Mobilize your Workforce using the Public Cloud!
Unconstrained productivity includes the ability to work anywhere at any time.
Many enterprises rely on Virtual Private Network (VPN)-based solutions to provide employees with access to corporate resources. These constructs are often hard to manage, requiring configuration and/or additional software. Microsoft Windows Active Directory is the current undisputed heavyweight champion of enterprise directory systems, and it’s here to stay.
But how can enterprises fully leverage the advantages of Software-as-a-Service (software hosted by the provider, such as Office 365, Google Apps and Salesforce), public cloud and a mobile workforce? How can we extend an existing on-premise Active Directory to securely use third party identity systems and provide our users with a Single Sign-On experience?
In this article we will explore how Azure can form the ideal stepping stone for enterprises looking to move their first workloads to the public cloud.
What is Azure Active Directory?
Azure Active Directory (AAD) is Azure’s multi-tenant, globally distributed, automatically replicated identity management system. It’s used by Microsoft’s cloud solutions (such as Office 365) and is the principal authentication engine behind Azure itself. It leverages the full capacity of the cloud and provides many enterprise features to simplify administration, compliance and maintenance. Using AAD you can easily couple your Active Directory system to third party identity providers (such as Facebook or Google), authenticate your applications and provide users with a Single Sign-On point.
Why is ADD useful for you?
The thought of having to migrate users and objects to a new authentication system will send shivers down the spine of almost any IT professional. Luckily, AAD provides us with an extensive tool set, including AAD Connect, which allows for fine-grained replication policies. This eliminates the need for manual intervention and allows us to get up and running within a few clicks. AAD Connect will then take care of ongoing replication for you.
Once you have AAD set up, what can we do that we couldn’t do before? Let’s take a look at some of the possibilities:
- Single Sign-On (SSO). Perhaps obvious, the power of SSO is often underestimated. Provisioning, administering and deprovisioning users takes up a considerable amount of valuable time as the amount of users and applications ever increases. How does your marketing team manage your social media accounts credentials? How many different sets of credentials does your average user have to keep track of? How do you know your users are using secure passwords and password rotation is in line with your compliance policies? AAD lets your users securely use their applications without the need to remember a set of credentials for every single one.
- Security and compliance. Azure Active Directory provides extensive logging, monitoring and reporting of your application authentication.
- Application delivery and self-service. How much time do your employees lose waiting for your IT staff to provision accounts or reset passwords? Azure Active Directory provides a management portal for users to enable access to applications and perform basic administrative tasks such as resetting passwords and requesting access.
- Disaster recovery and business continuity. The authentication backend forms the backbone of any modern IT ecosystem. Having a fully synchronized, infinitely scalable Active Directory at your disposal in case your on-site domain controllers go down is a luxury few enterprises can afford not to have.
- Central synchronization.

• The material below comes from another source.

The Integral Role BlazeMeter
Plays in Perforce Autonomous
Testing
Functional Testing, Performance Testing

Gone are the days of requiring VPN tunnels between your Domain Controllers in different sites. Enable replication between your on-prem Domain Controllers and AAD and your domains will stay in sync.
- Mobility. With a public Active Directory endpoint, BYOD devices can make use of corporate resources without the need to be on-site. This means employees can access your systems and application while travelling or working remotely.

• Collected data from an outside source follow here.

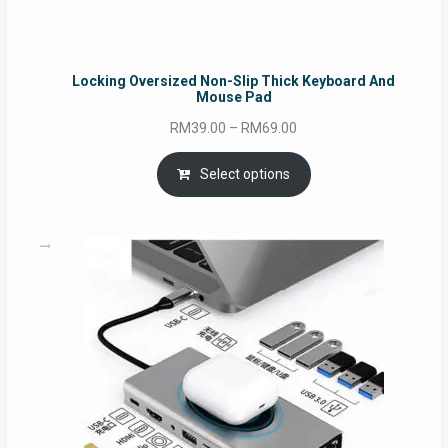
Locking Oversized Non-Slip Thick Keyboard And
Mouse Pad
Price
RM
39.00
–
RM
69.00
range:
RM39.00
Select options
through
RM69.00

- Own devices. AAD supports registration of multiple devices per user. This allows for a great amount of flexibility as users can be enabled to enroll and activate their own devices in the corporate directory.
- Multi-factor Authentication (MFA). When handling critical data (or any data, for that matter) MFA can be enabled, requiring users to authenticate using an additional factor apart from their username/password combination.
How much does it cost?
Azure Active Directory comes in three pricing tiers with varying feature sets and capabilities: Free, Basic and Premium. Obviously, Premium will provide you with all the juicy features mentioned above whilst Free is limited to a few applications per user and limited AD objects. Microsoft is not very open about its pricing and you will have to contact your account manager in order to receive a quote. Unofficial sources mention a price of around 5€ per user per month.
Extending your on-premise Active Directory systems to Azure can open up a world of opportunities to enterprises seeking to take their first steps into the public cloud.